PERTH, Australia (AP) — Underwater sounds detected by a ship searching the southern Indian Ocean for the missing Malaysia Airlines jet are consistent with the pings from aircraft black boxes, an Australian official said Monday, dubbing it "a most promising lead" in the monthlong hunt for the vanished plane.
Angus Houston, the head of a joint agency coordinating the search, warned that it could take days to confirm whether the signals picked up by the Australian navy ship Ocean Shield are indeed from the black boxes that belonged to Flight 370, but called the discovery very encouraging.
"Clearly this is a most promising lead, and probably in the search so far, it's probably the best information that we have had," Houston said at a news conference. "We've got a visual indication on a screen and we've also got an audible signal — and the audible signal sounds to me just like an emergency locator beacon."
After a monthlong search for answers filled with dead ends, Monday's news brought fresh hope given that the two black boxes, which contain flight data and cockpit voice recordings, are the key to unraveling exactly what happened to Flight 370 and why.
Malaysian Defense Minister Hishammudin Hussein told reporters that in light of the new information, "We are cautiously hopeful that there will be a positive development in the next few days, if not hours."
There was little time left to locate the devices, which have beacons that emit "pings" so they can be more easily found. The beacons' batteries last only about a month — and Tuesday marks exactly one month since the plane disappeared during a flight from Kuala Lumpur, Malaysia, to Beijing with 239 people on board.
The Australian navy's Ocean Shield, which is carrying high-tech sound detectors from the U.S. Navy, picked up two separate signals late Saturday night and early Sunday morning within a remote patch of the Indian Ocean far off the west Australian coast that search crews have been crisscrossing for weeks. The first signal lasted two hours and 20 minutes before it was lost. The ship then turned around and picked up a signal again — this time recording two distinct "pinger returns" that lasted 13 minutes, Houston said.
"Significantly, this would be consistent with transmissions from both the flight data recorder and the cockpit voice recorder," Houston said.
Still, Houston cautioned that it was too early to say the transmissions were coming from the missing jet.

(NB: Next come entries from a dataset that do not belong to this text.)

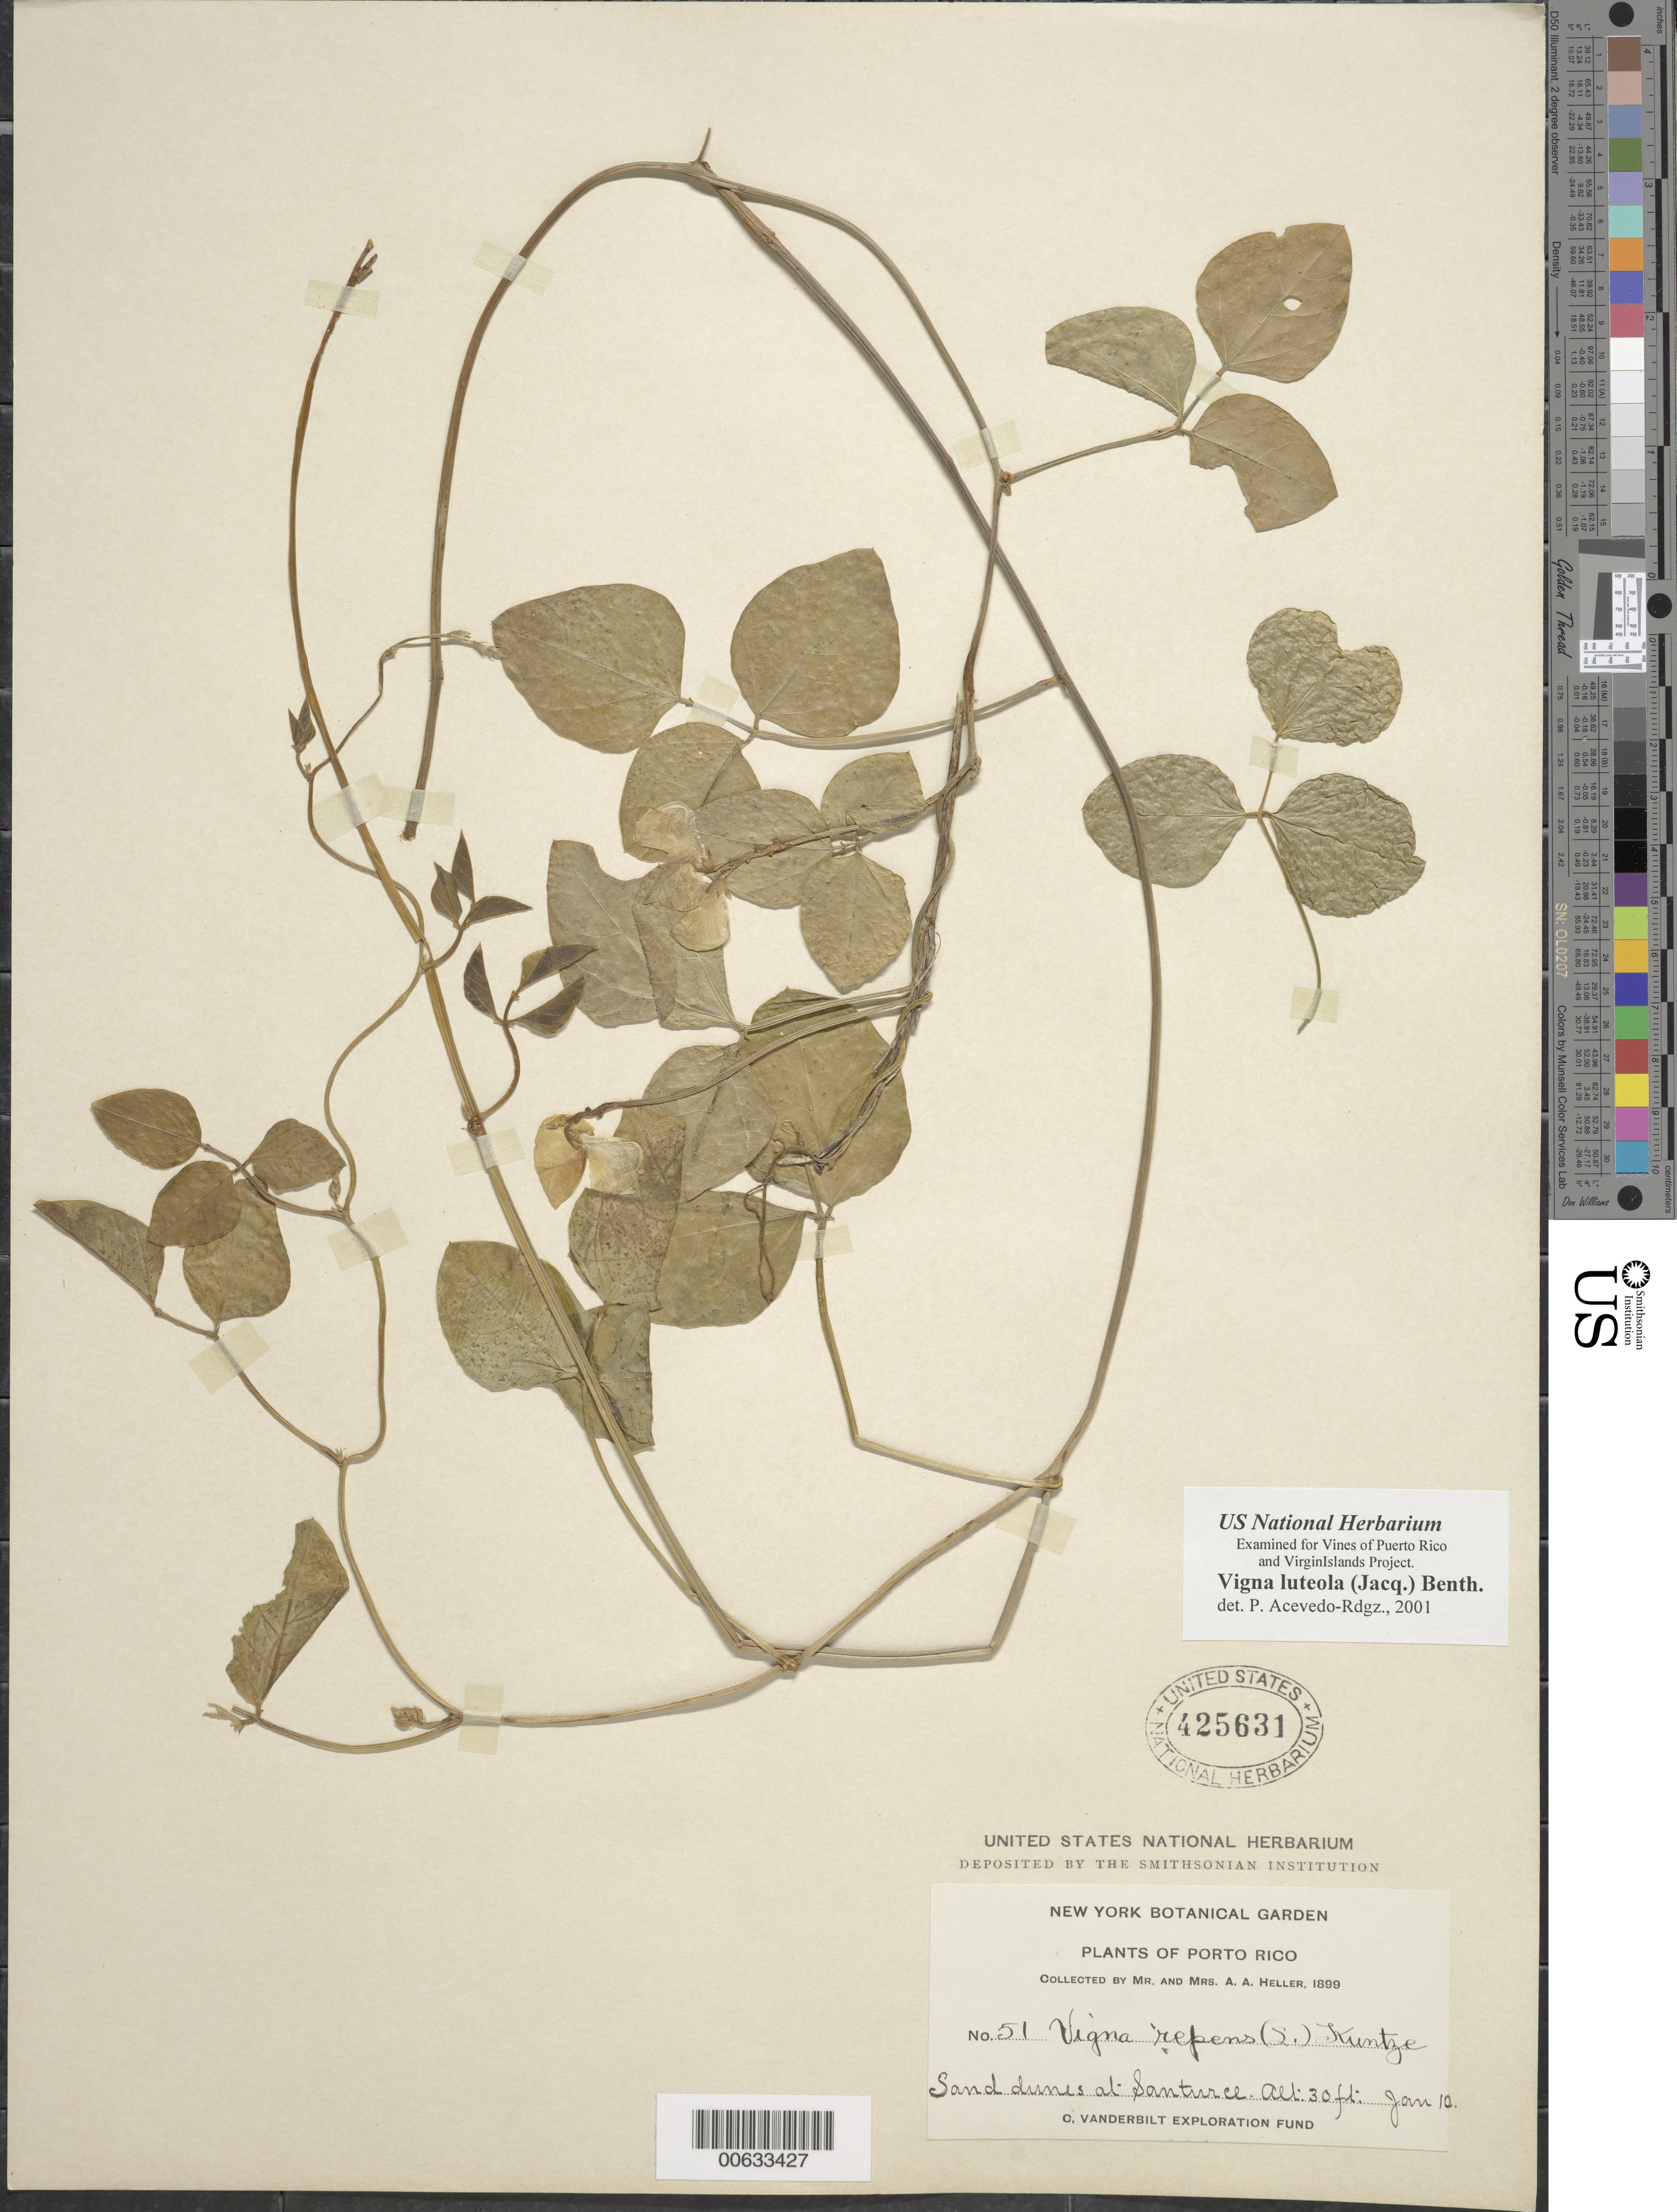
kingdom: Plantae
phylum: Tracheophyta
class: Magnoliopsida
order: Fabales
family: Fabaceae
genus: Vigna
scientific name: Vigna luteola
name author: (Jacq.) Benth.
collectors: A. A. Heller & E. G. Heller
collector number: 51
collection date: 1899-01-10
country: Puerto Rico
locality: Porto Rico. Sand dunes at Santurce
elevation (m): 9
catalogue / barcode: US 425631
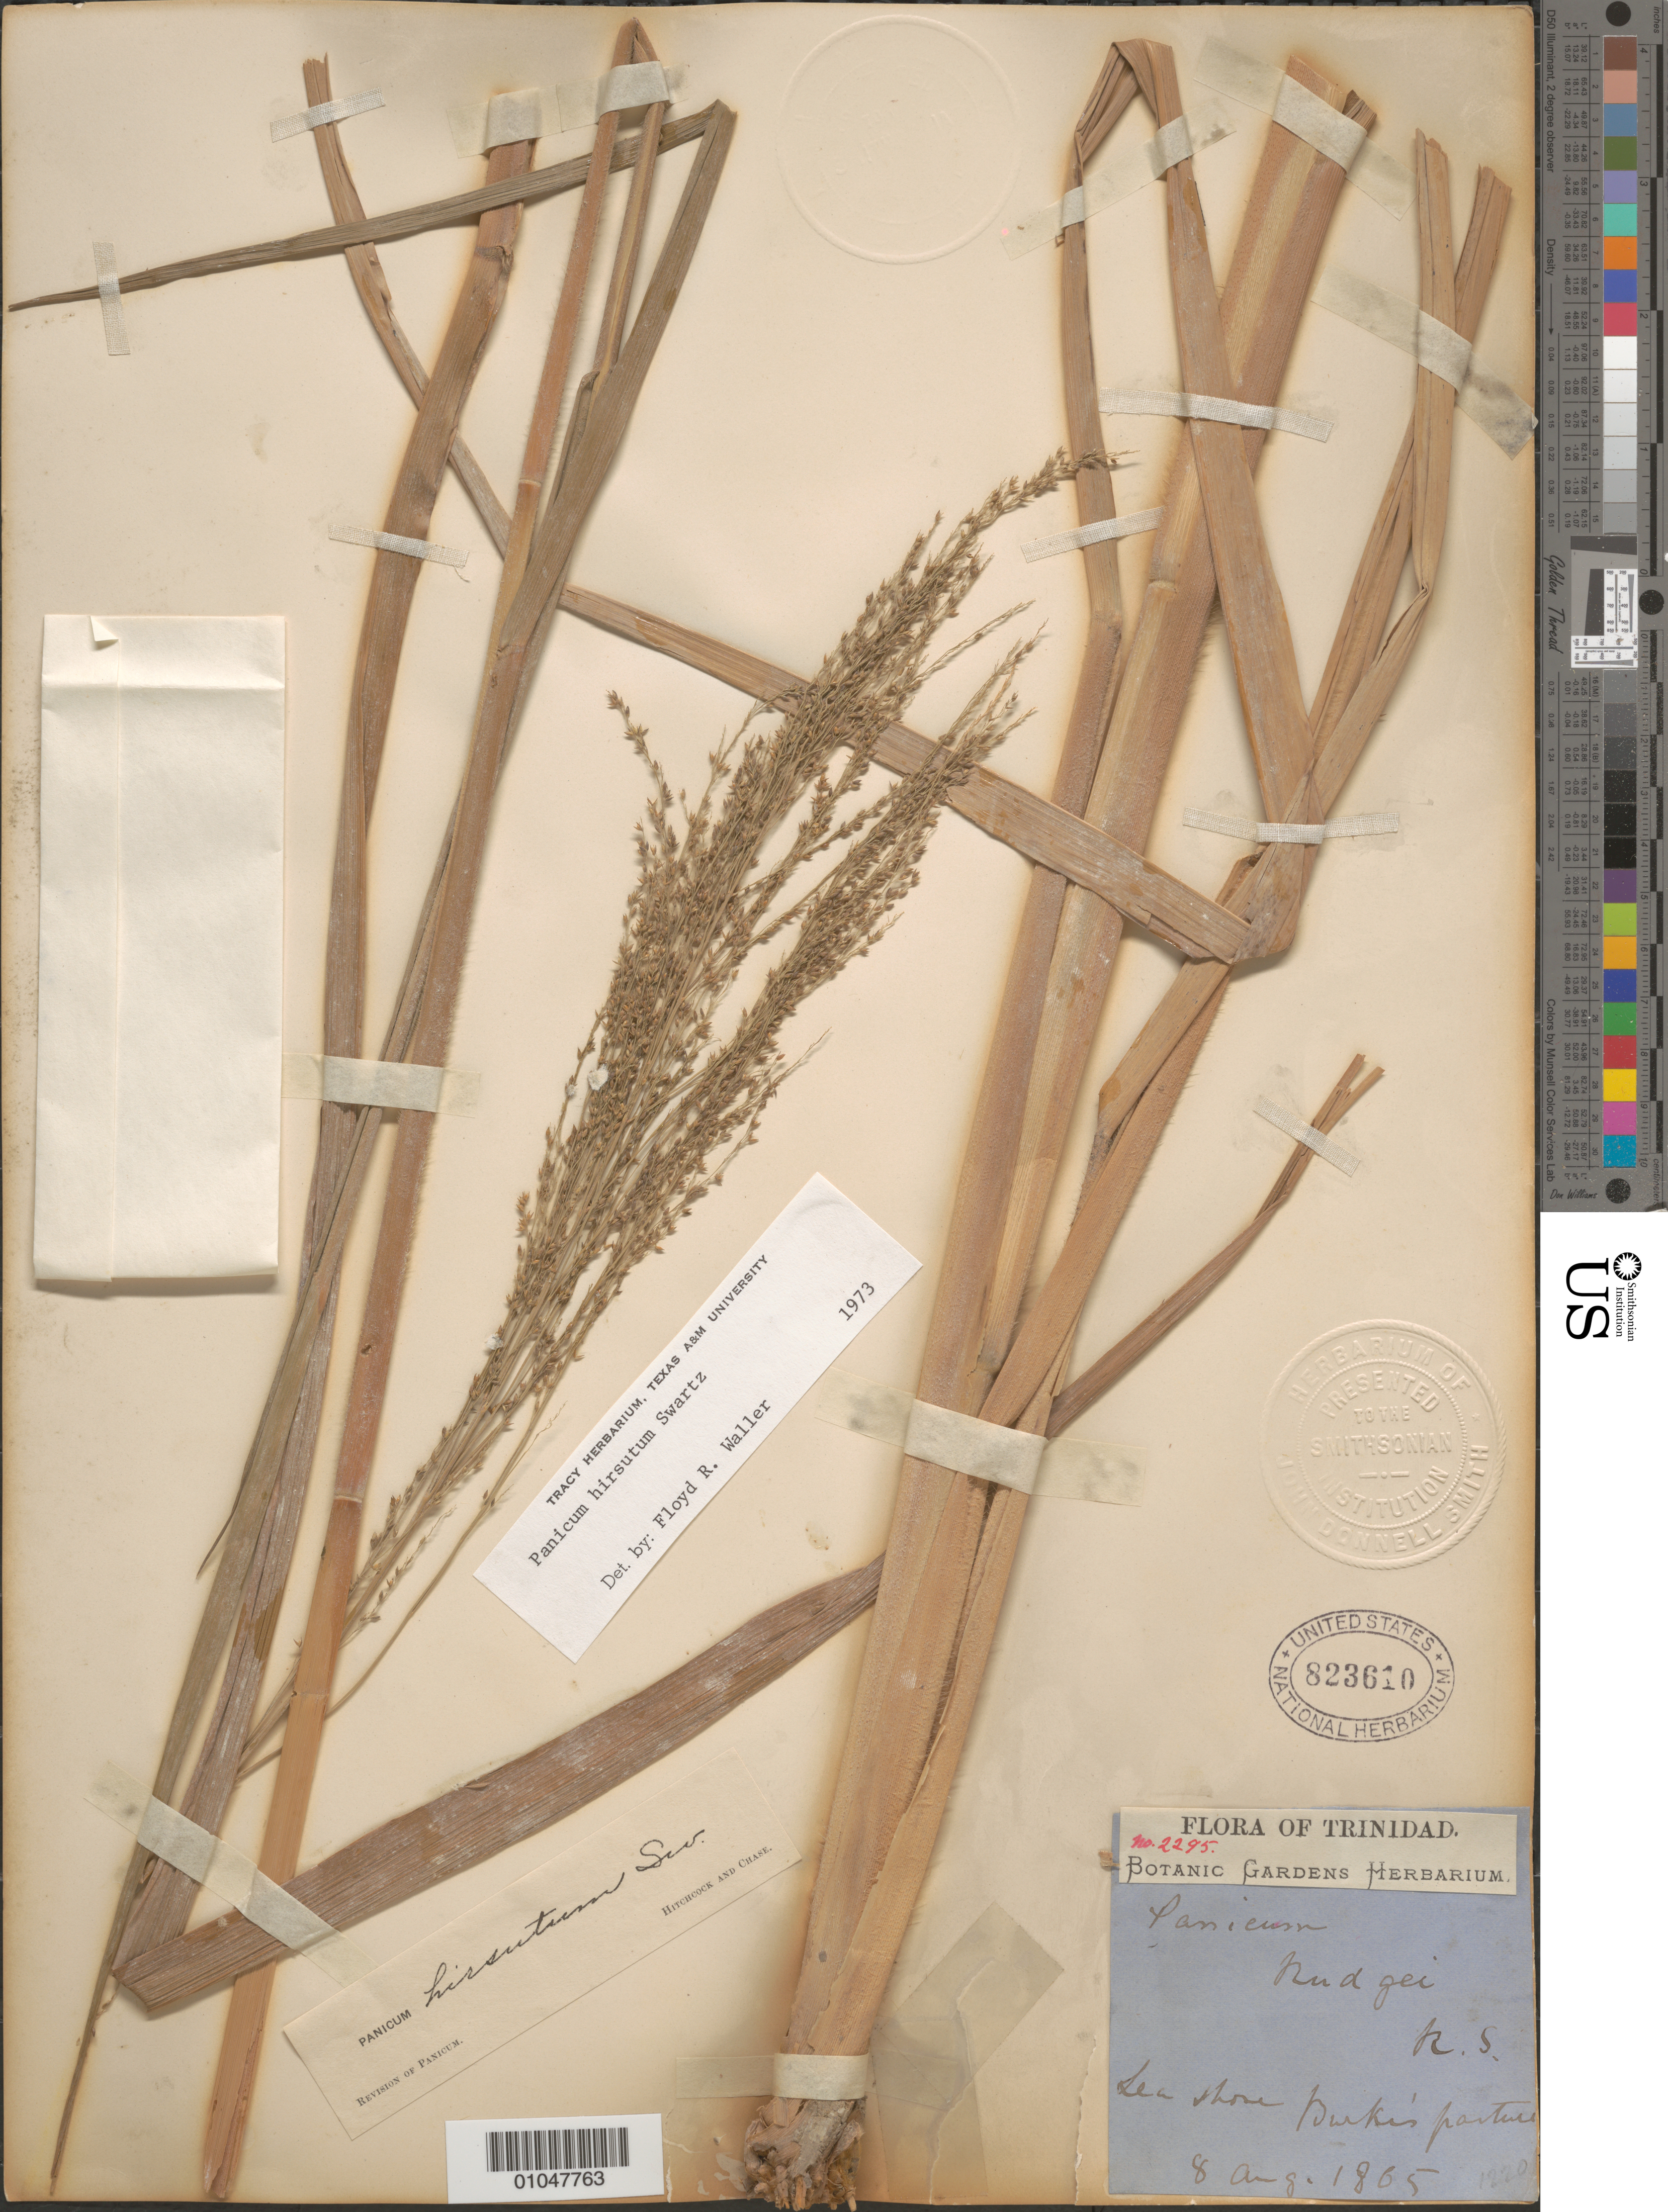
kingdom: Plantae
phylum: Tracheophyta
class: Liliopsida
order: Poales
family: Poaceae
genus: Panicum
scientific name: Panicum hirsutum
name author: Sw.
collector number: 1220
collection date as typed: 08 Aug 1865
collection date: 1865-08-08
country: Trinidad and Tobago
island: Trinidad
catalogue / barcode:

"I would want more confirmation before we say this is it," he said. "Without wreckage, we can't say it's definitely here. We've got to go down and have a look."
The airliner's black boxes normally emit a frequency of 37.5 kilohertz, and the signals picked up by the Ocean Shield were both 33.3 kilohertz, said U.S. Navy Capt. Mark Matthews. But officials contacted the device's manufacturer and were told the frequency of black boxes can drift near the end of their shelf lives.
The Ocean Shield was slowly canvassing a small area trying to find the signal again, though that could take another day, Matthews said.
The ping locator is designed to detect signals at a range of 1.8 kilometers (1.12 miles), meaning it would need to be almost on top of the black boxes to detect them if they were on the ocean floor, which is about 4,500 meters (14,800 feet) deep.